Even if reasonable minds could differ as to whether Ms. Lalone was disabled at the relevant time, the ALJ's decision must be affirmed if it is supported by substantial evidence, and the Court cannot make its own credibility determination or substitute its judgment for that of the ALJ in reviewing for substantial evidence. Shideler v. Astrue, 688 F.3d 306, 310 (7th Cir. 2012); Elder, 529 F.3d at 413. ALJ Janney' decision is supported by substantial evidence and so must be affirmed.

Conclusion

After careful review of the record as a whole, the Court is convinced that ALJ Janney committed no errors of law and that his findings are supported by substantial evidence.
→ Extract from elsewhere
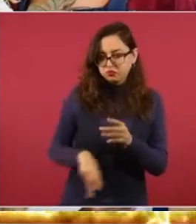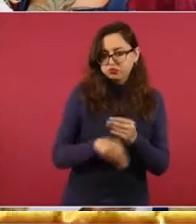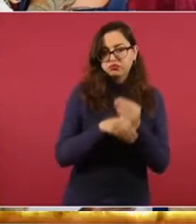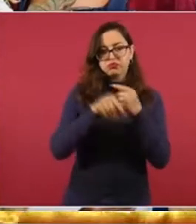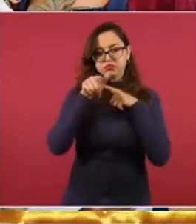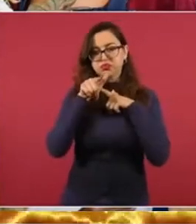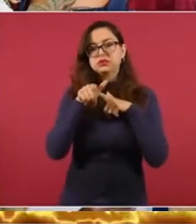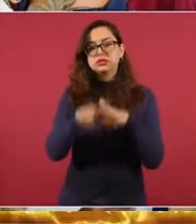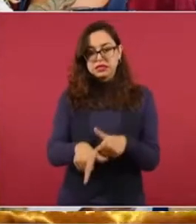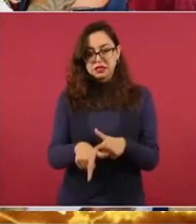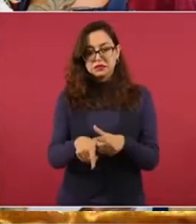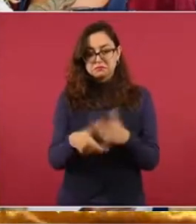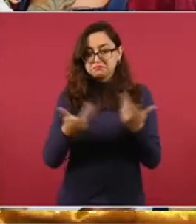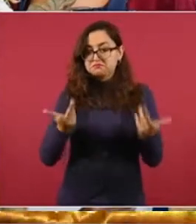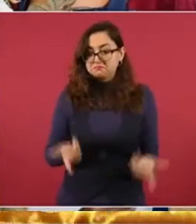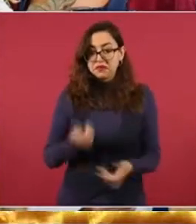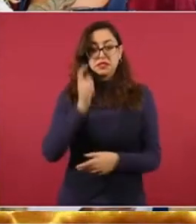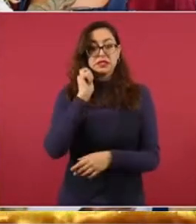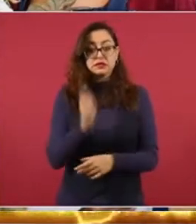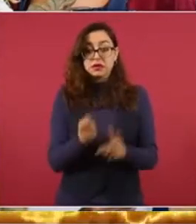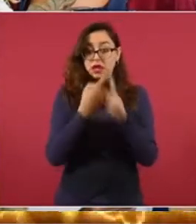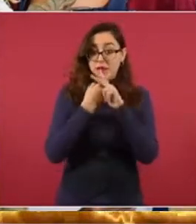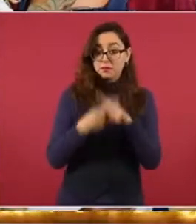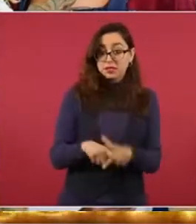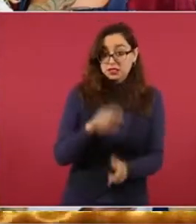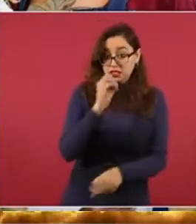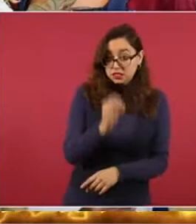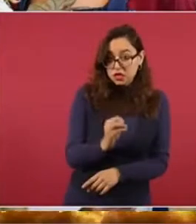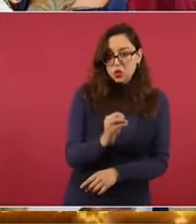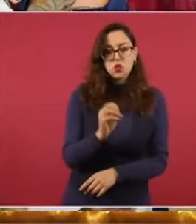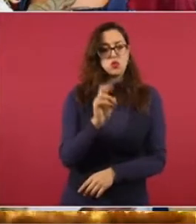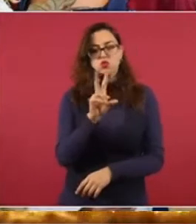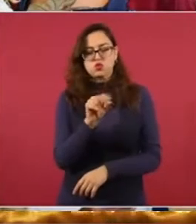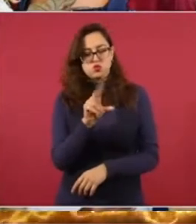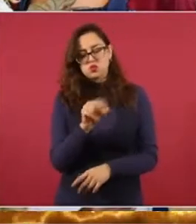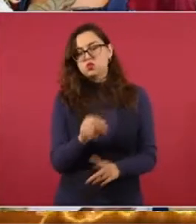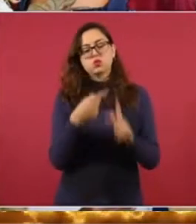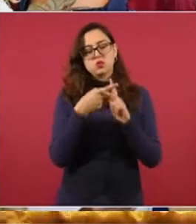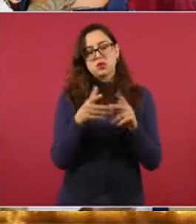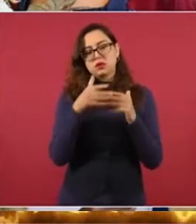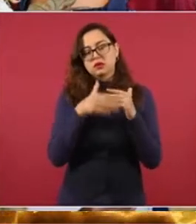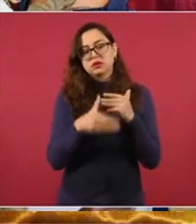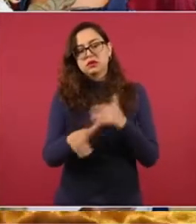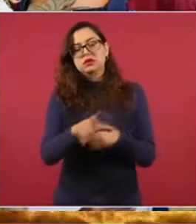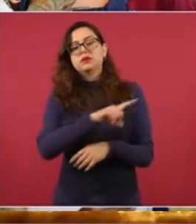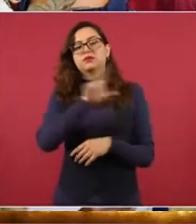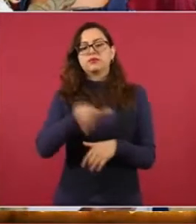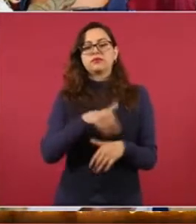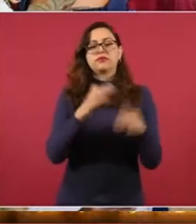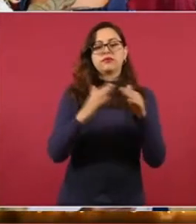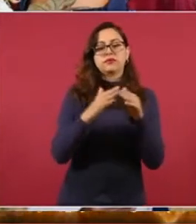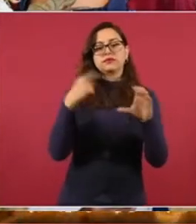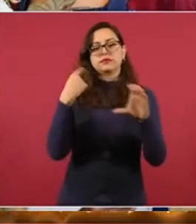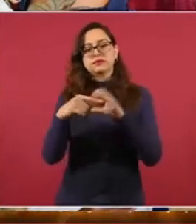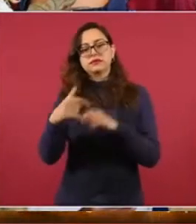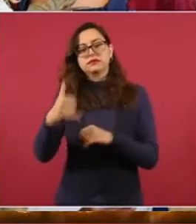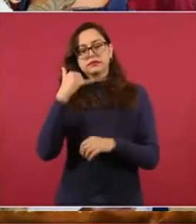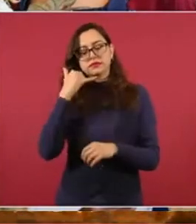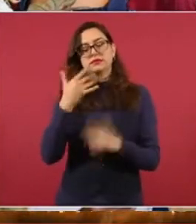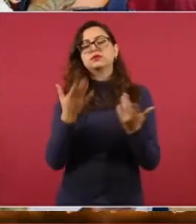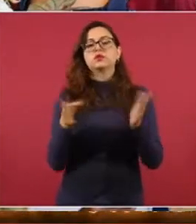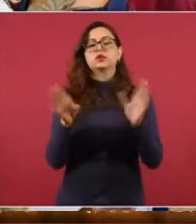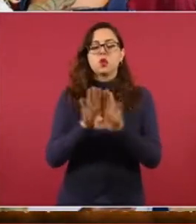primeros 20 días del mes el pago de la línea de captura, con las cuotas a pagar que el sistema genera de manera automática.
Accordingly, the final decision of the Commissioner of Social Security denying June R. Lalone's application for disability benefits is AFFIRMED.

The Clerk of Court is directed to enter judgment in favor of the defendant.

IT IS SO ORDERED.

FootNotes


1. Nancy A. Berryhill is now the Acting Commissioner of Social Security. See https://www.ssa.gov/agency/ commissioner.html (visited Feb. 7, 2017). She is automatically substituted as defendant in this case. See Fed. R. Civ. P. 25(d); 42 U.S.C. § 405(g).
2. The statutes and regulations pertaining to DIB are found at 42 U.S.C. § 423, et seq., and 20 C.F.R. pt. 404. The statutes and regulations pertaining to SSI are found at 42 U.S.C. §§ 1382 and 1382c, et seq., and 20 C.F.R. pt. 416. As is relevant to this case, the DIB and SSI statutes are identical. Furthermore, 20 C.F.R. § 416.925, detailing medical considerations relevant to an SSI claim, relies on 20 C.F.R. Pt. 404, Subpt. P, the DIB regulations. Most citations herein are to the DIB regulations out of convenience.
3. The date last insured is relevant only to the claim for DIB.